**Excerpted records**
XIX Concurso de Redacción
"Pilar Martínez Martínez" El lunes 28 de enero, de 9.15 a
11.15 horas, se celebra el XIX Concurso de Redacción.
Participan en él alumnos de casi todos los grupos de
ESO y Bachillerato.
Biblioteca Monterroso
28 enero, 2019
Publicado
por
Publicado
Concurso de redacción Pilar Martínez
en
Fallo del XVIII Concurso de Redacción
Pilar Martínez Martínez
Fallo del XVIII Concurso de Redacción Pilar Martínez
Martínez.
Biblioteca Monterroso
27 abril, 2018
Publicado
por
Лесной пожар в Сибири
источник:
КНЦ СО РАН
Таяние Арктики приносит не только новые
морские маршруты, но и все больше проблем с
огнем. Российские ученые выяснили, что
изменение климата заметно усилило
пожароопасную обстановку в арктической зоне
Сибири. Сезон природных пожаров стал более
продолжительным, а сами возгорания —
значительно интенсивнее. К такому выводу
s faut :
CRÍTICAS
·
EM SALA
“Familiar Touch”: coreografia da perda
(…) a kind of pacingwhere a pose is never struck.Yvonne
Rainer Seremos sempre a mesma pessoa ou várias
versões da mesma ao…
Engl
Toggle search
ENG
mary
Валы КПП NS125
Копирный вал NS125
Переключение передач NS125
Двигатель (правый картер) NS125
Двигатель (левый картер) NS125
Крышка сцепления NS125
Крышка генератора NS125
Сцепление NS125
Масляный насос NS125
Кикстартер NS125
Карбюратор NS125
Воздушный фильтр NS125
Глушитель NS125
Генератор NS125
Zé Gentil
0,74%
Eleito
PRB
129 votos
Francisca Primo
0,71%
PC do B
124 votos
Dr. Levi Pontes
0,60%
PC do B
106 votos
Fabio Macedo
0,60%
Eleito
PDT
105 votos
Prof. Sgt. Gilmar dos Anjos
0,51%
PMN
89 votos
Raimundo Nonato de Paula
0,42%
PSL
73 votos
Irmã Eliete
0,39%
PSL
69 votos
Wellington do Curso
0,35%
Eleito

**Directions**
Report how many lines in the material contain the word "Двигатель", writing the number and nothing more.

**Response area**
2